Atlantique, latitude 41° (A Night to remember) – de Roy Ward Baker – 1958
Le film de référence sur le naufrage du Titanic, quarante ans avant celui de Cameron, qui s’en inspirera d’ailleurs beaucoup, jusqu’à reprendre une poignée de séquences comme la soirée de danses improvisées dans les dortoirs des troisièmes classes, ou ce vieux couple qui décide de mourir ensemble. Cameron citera même Atlantique, latitude 41° en copiant au moins un plan à l’identique : ce petit travelling vers les deux vigies qui voient l’iceberg se rapprocher, trop tard pour réagir…
Le film de Roy Ward Baker impressionne à la fois par une précision presque clinique dans sa narration, et par le flegme absolu de ses personnages, véritable ode énamourée à la fameuse dignité british. Contrairement au triomphe futur de Cameron, le film est ainsi remarquablement dénué de surdramatisation, à de très rares exceptions près autour de l’instant ultime du naufrage, comme si le réalisateur et son scénariste n’avaient alors plus suffisamment foi en la seule force des images.
Le film tire sa force de ce flegme à toute épreuve, de cette approche qui mine de rien place tous les personnages sur un même plan. Braves ou couards, dignes ou pathétiques, tous sont des victimes sur lesquelles, quelles que soient leurs actions, la caméra de Baker ne porte jamais le moindre jugement. Cameron n’aura pas la même empathie absolue.

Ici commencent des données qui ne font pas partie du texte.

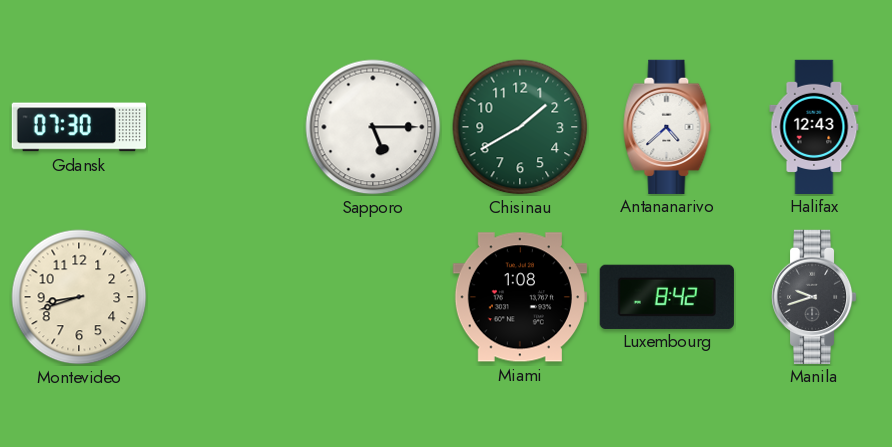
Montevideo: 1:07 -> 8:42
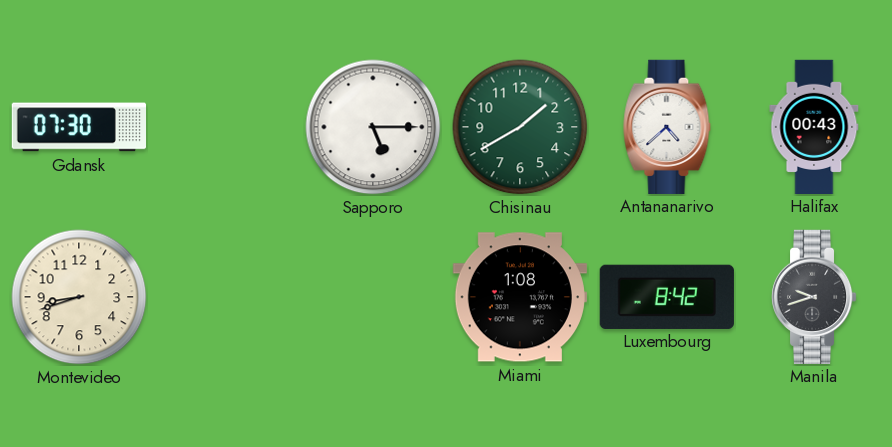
Halifax: 12:43 -> 00:43
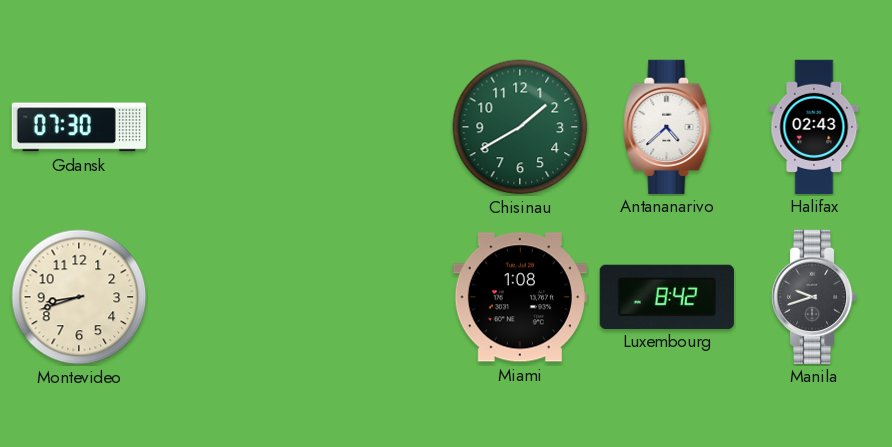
Sapporo: 5:15 -> none
Halifax: 00:43 -> 02:43
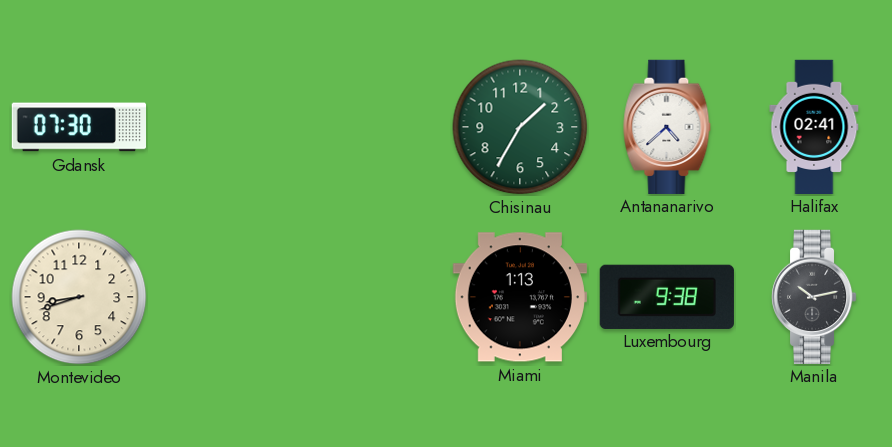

L’empathie n’empêche d’ailleurs pas la conscience : celle de l’inégalité de cette vieille Angleterre qui sauve ses puissants avec élégance tout en parquant les troisièmes classes dans le ventre du bateau sur le point d’être englouti par les flots. Un thème bien présent, même si jamais surinterprété, toujours en filigrane.
Le film n’a pas cette construction si typique de film catastrophe (que Cameron adoptera, lui), avec cette longue première partie qui permet de mieux connaître les personnages et de renforcer les drames personnels. Pas de ça ici : c’est dans le drame que les personnages révèlent leurs personnalités. Le drame n’en est pas moins fort. Et même si la grandiloquence du discours final vient un peu plomber cette émotion, le film reste une référence, pour sa précision et sa construction, remarquable.